[Hardware design source files]
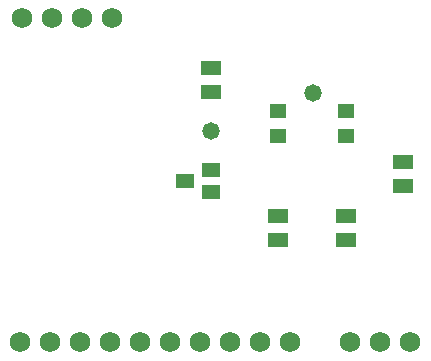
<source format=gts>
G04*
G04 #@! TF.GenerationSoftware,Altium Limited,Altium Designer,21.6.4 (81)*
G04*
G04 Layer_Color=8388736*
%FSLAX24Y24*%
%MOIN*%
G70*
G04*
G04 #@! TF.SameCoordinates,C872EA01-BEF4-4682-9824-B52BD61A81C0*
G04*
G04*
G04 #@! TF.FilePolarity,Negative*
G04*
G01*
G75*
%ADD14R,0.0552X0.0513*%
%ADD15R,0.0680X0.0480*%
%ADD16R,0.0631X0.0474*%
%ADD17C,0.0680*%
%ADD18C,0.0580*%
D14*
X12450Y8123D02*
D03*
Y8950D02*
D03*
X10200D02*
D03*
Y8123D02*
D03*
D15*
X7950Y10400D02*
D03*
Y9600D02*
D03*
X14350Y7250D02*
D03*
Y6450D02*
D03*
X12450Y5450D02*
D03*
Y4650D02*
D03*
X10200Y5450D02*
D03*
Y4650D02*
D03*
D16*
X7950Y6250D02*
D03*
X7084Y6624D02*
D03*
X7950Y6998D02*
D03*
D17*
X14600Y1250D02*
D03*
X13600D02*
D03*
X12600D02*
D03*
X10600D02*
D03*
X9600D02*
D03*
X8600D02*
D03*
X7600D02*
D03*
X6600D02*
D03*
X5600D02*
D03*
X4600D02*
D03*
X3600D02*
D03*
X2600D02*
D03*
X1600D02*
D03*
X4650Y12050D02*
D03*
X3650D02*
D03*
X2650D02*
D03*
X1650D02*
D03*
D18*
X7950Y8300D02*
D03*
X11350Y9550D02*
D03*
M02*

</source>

* **REQUIRED WORK**
Give every entry again word for word; no images belong in the copy.

* **RESULT OF THIS TASK**
<source format=gts>
G04*
G04 #@! TF.GenerationSoftware,Altium Limited,Altium Designer,21.6.4 (81)*
G04*
G04 Layer_Color=8388736*
%FSLAX24Y24*%
%MOIN*%
G70*
G04*
G04 #@! TF.SameCoordinates,C872EA01-BEF4-4682-9824-B52BD61A81C0*
G04*
G04*
G04 #@! TF.FilePolarity,Negative*
G04*
G01*
G75*
%ADD14R,0.0552X0.0513*%
%ADD15R,0.0680X0.0480*%
%ADD16R,0.0631X0.0474*%
%ADD17C,0.0680*%
%ADD18C,0.0580*%
D14*
X12450Y8123D02*
D03*
Y8950D02*
D03*
X10200D02*
D03*
Y8123D02*
D03*
D15*
X7950Y10400D02*
D03*
Y9600D02*
D03*
X14350Y7250D02*
D03*
Y6450D02*
D03*
X12450Y5450D02*
D03*
Y4650D02*
D03*
X10200Y5450D02*
D03*
Y4650D02*
D03*
D16*
X7950Y6250D02*
D03*
X7084Y6624D02*
D03*
X7950Y6998D02*
D03*
D17*
X14600Y1250D02*
D03*
X13600D02*
D03*
X12600D02*
D03*
X10600D02*
D03*
X9600D02*
D03*
X8600D02*
D03*
X7600D02*
D03*
X6600D02*
D03*
X5600D02*
D03*
X4600D02*
D03*
X3600D02*
D03*
X2600D02*
D03*
X1600D02*
D03*
X4650Y12050D02*
D03*
X3650D02*
D03*
X2650D02*
D03*
X1650D02*
D03*
D18*
X7950Y8300D02*
D03*
X11350Y9550D02*
D03*
M02*

</source>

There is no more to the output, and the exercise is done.